◆ 実施課題 ◆
金光教のみたま観に関する提供文のうち、「科学的に捉えうる物質の世界だ」から始まり「が可能となっているのである。」で終わる部分を、「霊魂」を「たましい」に置き換えて改めて記してください。

◆ 提供文 ◆

金光教祖金光大神は、人間がこの世に生まれ出てくる時に、天地の分霊(わけみたま)を吹き込まれると説き、生きている間にこそ各自その「みたま」を意識し、天地の祈りに通う神心を磨きだし、生き神になることが肝要とした。「生きている間に神になりおかずして、死んで神になれるか」という発言に見られるごとく、世間一般のみたま観に鋭く対峙している。

科学的に捉えうる物質の世界だけを追い求めて、そこに意味を見つけ出そうとしても、それは木によって魚を求めるの類で、むなしさを避けられない。霊魂は、天地のいのちと同質であって、科学的に捉えることはできないけれども、交流する体験を通してその存在を体認することはさほど難しいことではない。とりわけ子を持つ親の場合、子が助かるために親自身の一切を投げ打って尽くし抜こうとする動きを起こすものであるが、これは、止むに止まれぬ神心の発動そのものということができる。人の助かることを願い通す天地のいのちが、わが身の内にも外にも満ち満ちて、「たましいの世界」を形成していてくださり、そのおかげで私たちは、生死を貫いて一切の営みに意味を見出すことが可能となっているのである。

◆ 表示データ ◆
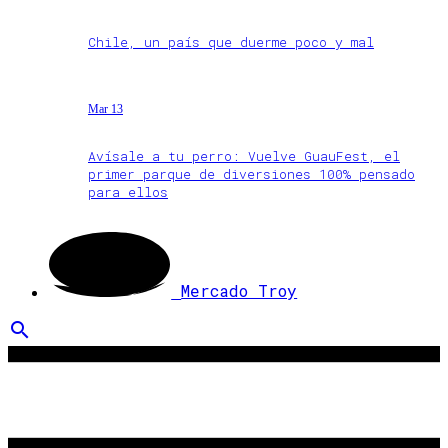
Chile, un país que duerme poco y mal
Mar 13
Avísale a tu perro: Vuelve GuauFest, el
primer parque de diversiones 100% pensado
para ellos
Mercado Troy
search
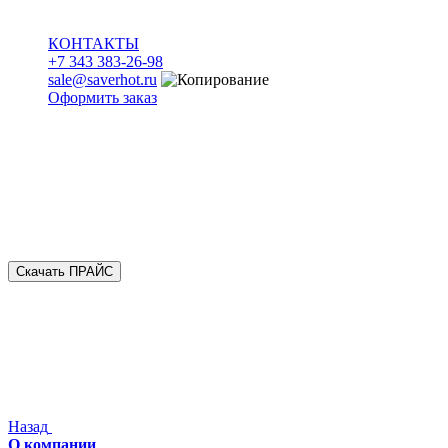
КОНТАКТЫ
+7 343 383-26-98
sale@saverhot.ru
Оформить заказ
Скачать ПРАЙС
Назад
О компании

◆ 課題の結果 ◆
科学的に捉えうる物質の世界だけを追い求めて、そこに意味を見つけ出そうとしても、それは木によって魚を求めるの類で、むなしさを避けられない。たましいは、天地のいのちと同質であって、科学的に捉えることはできないけれども、交流する体験を通してその存在を体認することはさほど難しいことではない。とりわけ子を持つ親の場合、子が助かるために親自身の一切を投げ打って尽くし抜こうとする動きを起こすものであるが、これは、止むに止まれぬ神心の発動そのものということができる。人の助かることを願い通す天地のいのちが、わが身の内にも外にも満ち満ちて、「たましいの世界」を形成していてくださり、そのおかげで私たちは、生死を貫いて一切の営みに意味を見出すことが可能となっているのである。